# WHAT YOU HAVE TO DO
Using the listing below, please gather every line containing the word "værdier".

#####

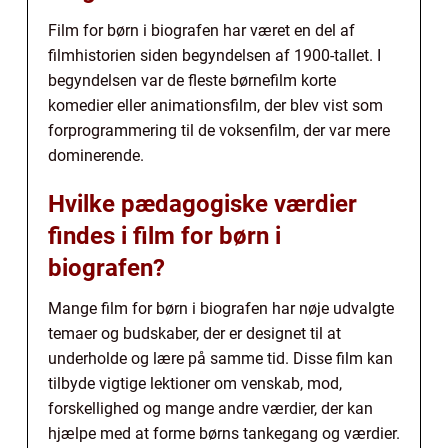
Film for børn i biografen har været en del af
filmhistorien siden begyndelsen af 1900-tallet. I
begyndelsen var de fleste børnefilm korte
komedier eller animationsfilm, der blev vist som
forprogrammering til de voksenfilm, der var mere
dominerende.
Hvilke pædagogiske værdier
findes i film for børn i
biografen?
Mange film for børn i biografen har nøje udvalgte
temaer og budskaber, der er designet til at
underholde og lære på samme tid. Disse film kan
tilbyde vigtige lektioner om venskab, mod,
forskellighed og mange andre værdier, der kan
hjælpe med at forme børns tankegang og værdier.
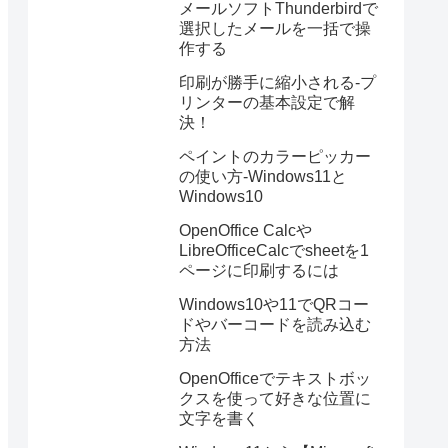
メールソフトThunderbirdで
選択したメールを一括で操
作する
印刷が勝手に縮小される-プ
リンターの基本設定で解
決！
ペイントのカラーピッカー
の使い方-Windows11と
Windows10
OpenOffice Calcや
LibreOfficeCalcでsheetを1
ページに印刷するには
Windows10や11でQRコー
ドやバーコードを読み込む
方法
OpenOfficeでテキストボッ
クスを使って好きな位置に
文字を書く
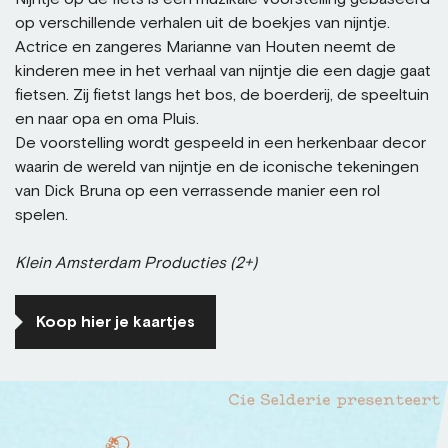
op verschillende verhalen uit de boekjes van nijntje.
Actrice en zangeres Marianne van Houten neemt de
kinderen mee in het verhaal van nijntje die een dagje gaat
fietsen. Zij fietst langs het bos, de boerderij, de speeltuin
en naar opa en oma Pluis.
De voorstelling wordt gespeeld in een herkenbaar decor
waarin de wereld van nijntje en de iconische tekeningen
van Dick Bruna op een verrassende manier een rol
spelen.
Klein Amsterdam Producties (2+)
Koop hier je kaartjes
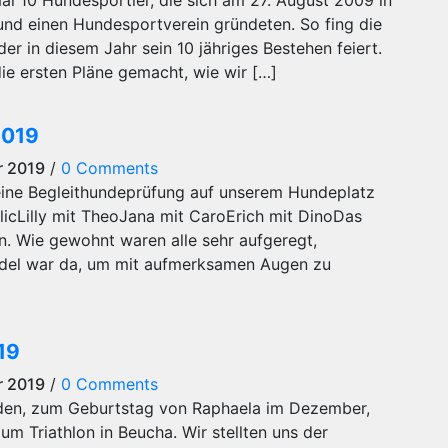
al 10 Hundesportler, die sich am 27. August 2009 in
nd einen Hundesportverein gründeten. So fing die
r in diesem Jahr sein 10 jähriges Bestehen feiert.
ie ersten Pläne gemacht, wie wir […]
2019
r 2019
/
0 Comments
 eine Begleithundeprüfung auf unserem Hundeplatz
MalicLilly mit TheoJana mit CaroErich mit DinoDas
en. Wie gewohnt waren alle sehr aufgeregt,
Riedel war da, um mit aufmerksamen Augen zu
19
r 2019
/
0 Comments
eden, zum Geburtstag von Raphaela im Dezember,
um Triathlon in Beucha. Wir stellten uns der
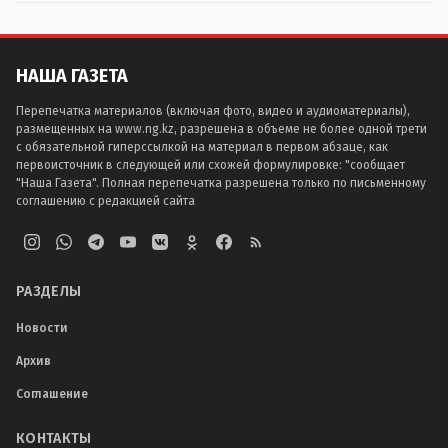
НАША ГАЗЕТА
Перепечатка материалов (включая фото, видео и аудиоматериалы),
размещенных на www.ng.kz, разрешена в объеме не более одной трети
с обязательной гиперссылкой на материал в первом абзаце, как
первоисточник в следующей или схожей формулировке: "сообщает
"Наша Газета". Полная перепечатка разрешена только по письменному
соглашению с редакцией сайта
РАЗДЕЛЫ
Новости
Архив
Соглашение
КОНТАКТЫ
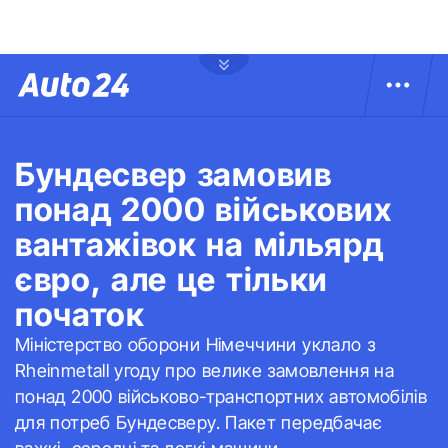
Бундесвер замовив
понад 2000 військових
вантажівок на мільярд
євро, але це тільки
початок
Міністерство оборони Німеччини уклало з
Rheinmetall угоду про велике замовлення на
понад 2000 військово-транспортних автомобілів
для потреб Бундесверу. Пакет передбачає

#####

# SOLUTION TO THIS PROBLEM
Hvilke pædagogiske værdier
forskellighed og mange andre værdier, der kan
hjælpe med at forme børns tankegang og værdier.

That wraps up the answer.